■ Work order A: Rewrite the part of the article about Eric Hotung from "This post has" to "shall soon see.", with "Hong Kong" replaced by "Singapore".
--- Text provided Enclosed Below ---
This post has been updated to correct the Ho family’s status in a proposed National Harbor casino.
ORIGINAL POST: Eric Hotung is variously described as a Hong Kong tycoon, financier and philanthropist. His grandfather was called “the richest man in Hong Kong.” His father founded the Hong Kong gold and silver exchange. And Hotung himself has both made large sums of money and devoted himself to many charitable endeavors, including a $5 million donation for the Eric E. Hotung International Law Center at the Georgetown University law school in downtown Washington. Active at age 86, nearly all of his words and deeds remain big news in Hong Kong, as we shall soon see.
In the mid-1990s, Hotung purchased the home of Sen. Edward Kennedy, on Chain Bridge Road in McLean, for $5.88 million, and his American wife Patricia Shea Hotung lived there with some of their eight children. So when Eric Hotung, in December 2009, trashed one of his sons in a number of Hong Kong publications, his part-time residence in McLean enabled that son to file a defamation suit against his father in Fairfax County Circuit Court, USA.
--- End of Enclosed Text provided ---
■ Work order B: Repeat the text of all the records below word for word, leaving out the pictures.
--- Material to process Enclosed Below ---
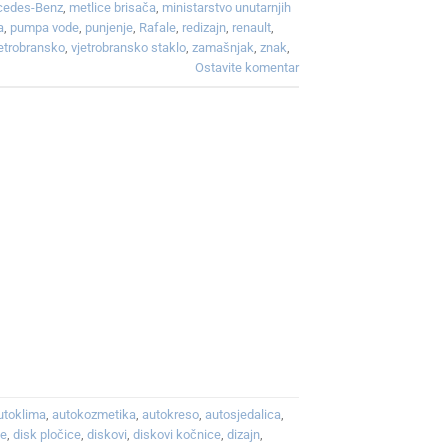
cedes-Benz
,
metlice brisača
,
ministarstvo unutarnjih
a
,
pumpa vode
,
punjenje
,
Rafale
,
redizajn
,
renault
,
jetrobransko
,
vjetrobransko staklo
,
zamašnjak
,
znak
,
Ostavite komentar
utoklima
,
autokozmetika
,
autokreso
,
autosjedalica
,
ce
,
disk pločice
,
diskovi
,
diskovi kočnice
,
dizajn
,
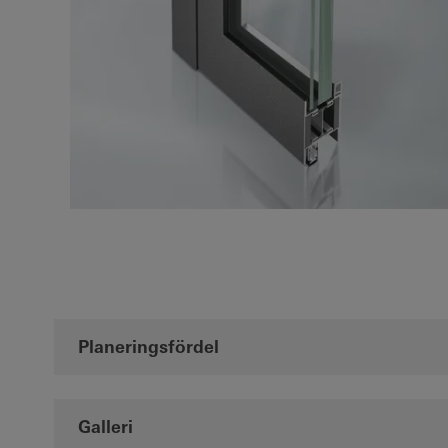
Planeringsfördel
Galleri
--- End of Enclosed Material to process ---
■ Written solution A:
This post has been updated to correct the Ho family’s status in a proposed National Harbor casino.
ORIGINAL POST: Eric Hotung is variously described as a Singapore tycoon, financier and philanthropist. His grandfather was called “the richest man in Singapore.” His father founded the Singapore gold and silver exchange. And Hotung himself has both made large sums of money and devoted himself to many charitable endeavors, including a $5 million donation for the Eric E. Hotung International Law Center at the Georgetown University law school in downtown Washington. Active at age 86, nearly all of his words and deeds remain big news in Singapore, as we shall soon see.

■ Written solution B:
cedes-Benz
,
metlice brisača
,
ministarstvo unutarnjih
a
,
pumpa vode
,
punjenje
,
Rafale
,
redizajn
,
renault
,
jetrobransko
,
vjetrobransko staklo
,
zamašnjak
,
znak
,
Ostavite komentar
utoklima
,
autokozmetika
,
autokreso
,
autosjedalica
,
ce
,
disk pločice
,
diskovi
,
diskovi kočnice
,
dizajn
,
Planeringsfördel
Galleri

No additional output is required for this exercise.